Although we don't believe in timing the market or panicking over market movements, we do like to keep an eye on big changes -- just in case they're material to our investing thesis.

What: Shares of biopharmaceutical company Celgene (Nasdaq: CELG) fell as much as 13% following updated guidance on plans for its blockbuster drug Revlimid, and news from a competitor.

So what: Celgene is being hit on two fronts today. First, Revlimid, which is a cancer therapy used to treat multiple myeloma, a bone-marrow cancer, and accounted for $861 million of Celgene's $1.25 billion in sales in the first quarter, won't be expanding its reach nearly as quickly as the company and shareholders had hoped. Celgene withdrew its application in the European Union for newly diagnosed cases of multiple myeloma and pushed back its plans to gain additional marketing therapies approved in the U.S. until 2013.

In addition, Onyx Pharmaceuticals' (Nasdaq: ONXX) multiple myeloma drug, carfilzomib, received a favorable ruling from the Food and Drug Administration's advisory panel despite previous concerns about its safety risks.

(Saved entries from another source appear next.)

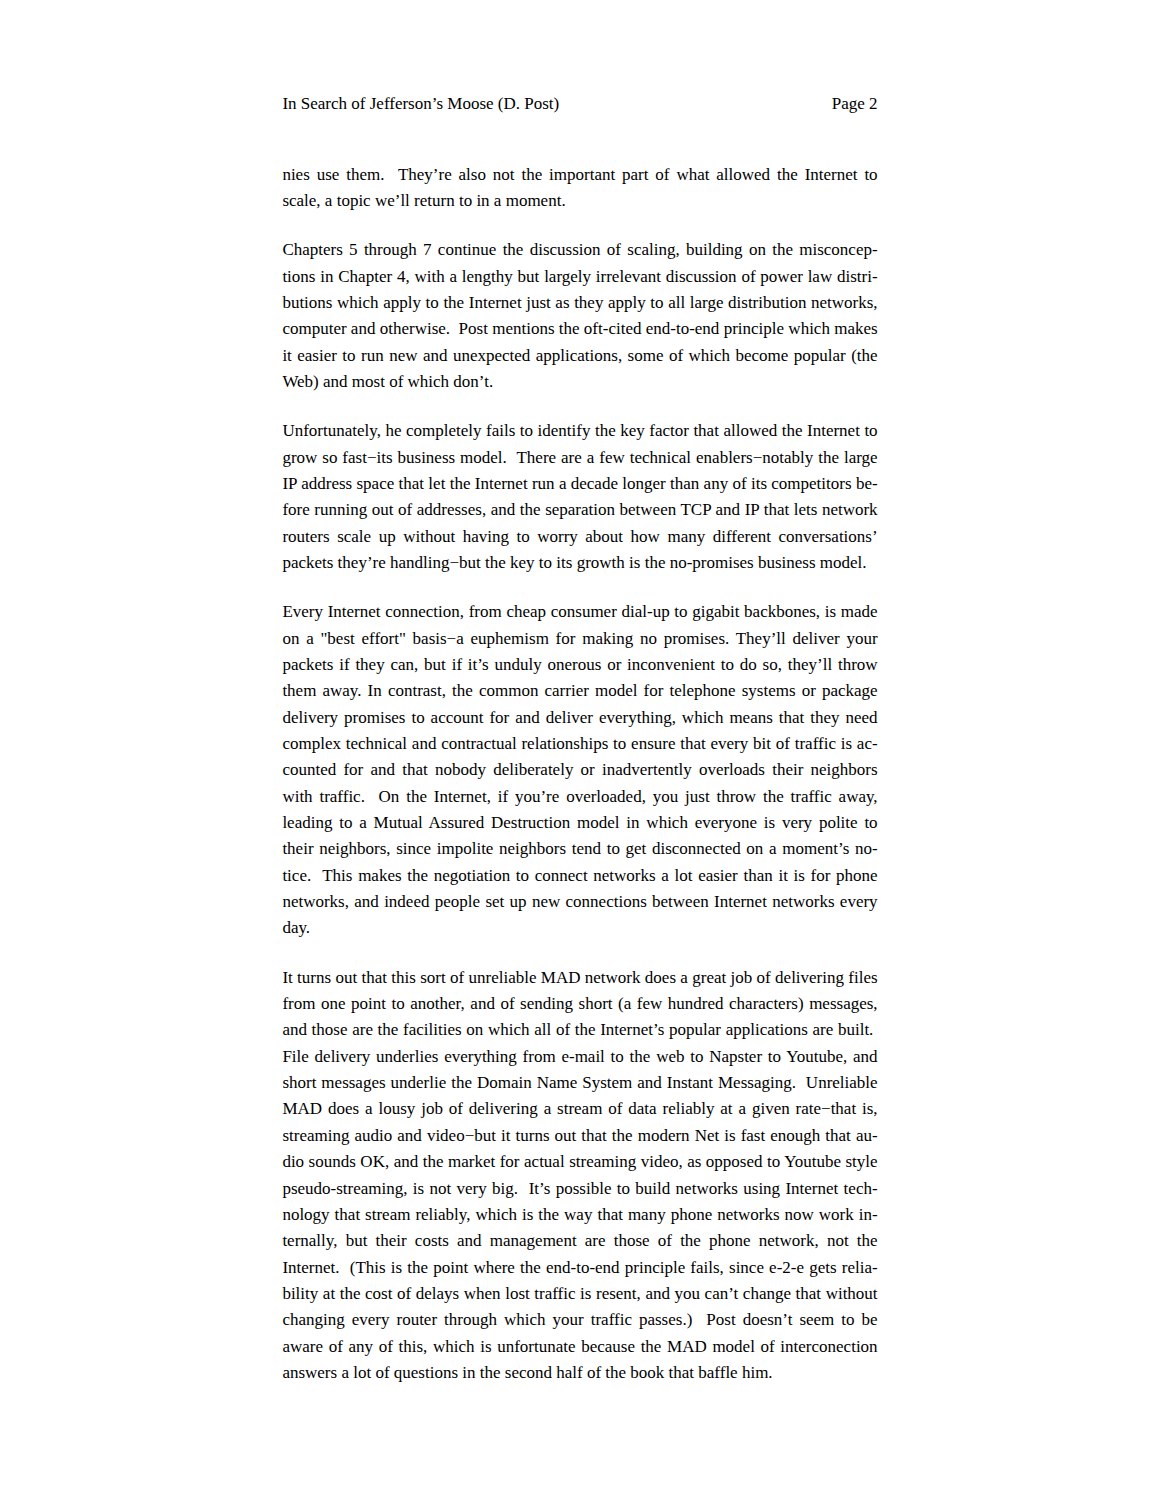In Search of Jefferson’s Moose (D. Post) Page 2
nies use them. They’re also not the important part of what allowed the Internet to scale, a topic we’ll return to in a moment.
Chapters 5 through 7 continue the discussion of scaling, building on the misconceptions in Chapter 4, with a lengthy but largely irrelevant discussion of power law distributions which apply to the Internet just as they apply to all large distribution networks, computer and otherwise. Post mentions the oft-cited end-to-end principle which makes it easier to run new and unexpected applications, some of which become popular (the Web) and most of which don’t.
Unfortunately, he completely fails to identify the key factor that allowed the Internet to grow so fast−its business model. There are a few technical enablers−notably the large IP address space that let the Internet run a decade longer than any of its competitors before running out of addresses, and the separation between TCP and IP that lets network routers scale up without having to worry about how many different conversations’ packets they’re handling−but the key to its growth is the no-promises business model.
Every Internet connection, from cheap consumer dial-up to gigabit backbones, is made on a "best effort" basis−a euphemism for making no promises. They’ll deliver your packets if they can, but if it’s unduly onerous or inconvenient to do so, they’ll throw them away. In contrast, the common carrier model for telephone systems or package delivery promises to account for and deliver everything, which means that they need complex technical and contractual relationships to ensure that every bit of traffic is accounted for and that nobody deliberately or inadvertently overloads their neighbors with traffic. On the Internet, if you’re overloaded, you just throw the traffic away, leading to a Mutual Assured Destruction model in which everyone is very polite to their neighbors, since impolite neighbors tend to get disconnected on a moment’s notice. This makes the negotiation to connect networks a lot easier than it is for phone networks, and indeed people set up new connections between Internet networks every day.
It turns out that this sort of unreliable MAD network does a great job of delivering files from one point to another, and of sending short (a few hundred characters) messages, and those are the facilities on which all of the Internet’s popular applications are built. File delivery underlies everything from e-mail to the web to Napster to Youtube, and short messages underlie the Domain Name System and Instant Messaging. Unreliable MAD does a lousy job of delivering a stream of data reliably at a given rate−that is, streaming audio and video−but it turns out that the modern Net is fast enough that audio sounds OK, and the market for actual streaming video, as opposed to Youtube style pseudo-streaming, is not very big. It’s possible to build networks using Internet technology that stream reliably, which is the way that many phone networks now work internally, but their costs and management are those of the phone network, not the Internet. (This is the point where the end-to-end principle fails, since e-2-e gets reliability at the cost of delays when lost traffic is resent, and you can’t change that without changing every router through which your traffic passes.) Post doesn’t seem to be aware of any of this, which is unfortunate because the MAD model of interconection answers a lot of questions in the second half of the book that baffle him.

Again, this doesn't mean a guaranteed approval, but it usually serves as a good indication that the drug eventually may be approved. Carfilzomib would be a treatment that would follow patients who have tried Velcade from Takeda Pharmaceuticals and either Revlimid or Thalomid from Celgene.

Now what: Although Celgene's growth plans for its largest drug have been halted, today could be an attractive buying opportunity. Celgene did confirm its earnings guidance despite the new drug application delays and still expects sales to rise to $8 billion-$9 billion by 2015 with EPS ranging from $8-$9. I know we're looking way down the tunnel here, but that'd be a forward P/E of about seven with sales growth of at least 60% from fiscal 2011 to fiscal 2015. I can't say I like Celgene's reliance on one drug for the majority of its sales, but further indications will extend its patent protection and ease investor worries.